In the first of our new podcast series on generative AI, my colleague Mark Carrigan and I discuss ‘AI realism’ as an alternative response to either fantasy and fatalism. These models are now an integral part of educational infrastructure, formally and informally. That is simply the reality.
Hours of precious academic time has been spent reviewing guidelines and revising assessment regimes. These create new realities too. Much as they did when the internet came along, and then with social media, academics and professionals have worked with students to develop positive practices, taking into account their wellbeing as well as their intellectual development. This matters far more than any writing of mine. I don’t think any of it has been easy, and generative AI is probably going to make it harder, both in its own right and as it hastens the platformisation and enshittification of the rest of the online world.
Realistically, I hope the resources and the risk assessments are there to help everyone cope with this new present. Realistically, I hope I have pricked the AI fantasy a little, so alternative stories have more space. I really look forward to conversations about alternative futures we and our students can hope for.

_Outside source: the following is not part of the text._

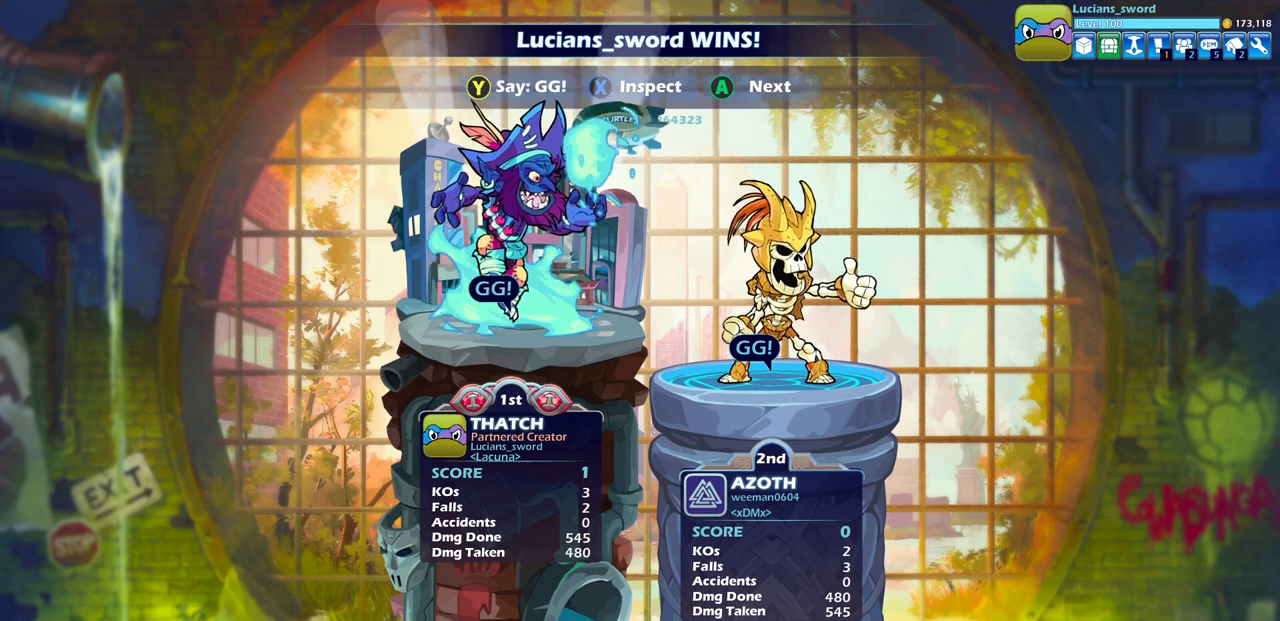
{"buttons": [], "left_stick": "center", "right_stick": "center", "events": []}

A bit of personal news: the substack will be going quiet for a while as I focus on urgent writing deadlines. Look out for the podcast series: Generative Conversations with me and Mark Carrigan, and some fabulous guests. You’ll be first to know when I get back online here, perhaps with some new issues. I don’t want to become a one-trick generative pony.
Some time after we (the general public) first heard about ChatGPT, I wrote a letter to The Guardian, in response to an article by Evgeny Morozov, titled: The problem with artificial intelligence? It’s neither artificial nor intelligent. 30 March 2023. In my letter I said:
AI’s main failings are in the differences with humans. AI does not have morals, ethics or conscience. Moreover, it does not have instinct, much less common sense. Its dangers in being subject to misuse are all too easy to see.
It seems that, one year later, these issues have not begun to be addressed and the tech companies basically have no clue how to address them. Nor the interest.
Your line ‘AI’ is not a technology, it is a story about the future. ‘ - I’m in love with it!
I’m constantly reiterating in PD and conversations with colleagues that we are at a moment in time where what we do now really matters.
How we teach students to see AI as something physical (to echo Crawford) with economic, political, social implications. As extractive. This is crucial futures work.
But staying in this space of critique needs to be balanced by the practicalities of the genie that’s been released. No engagement with the products risks stasis. Not blind pragmatism of course, but as you say, futures work.
I do look forward to the podcast. Thank you! Such important reading.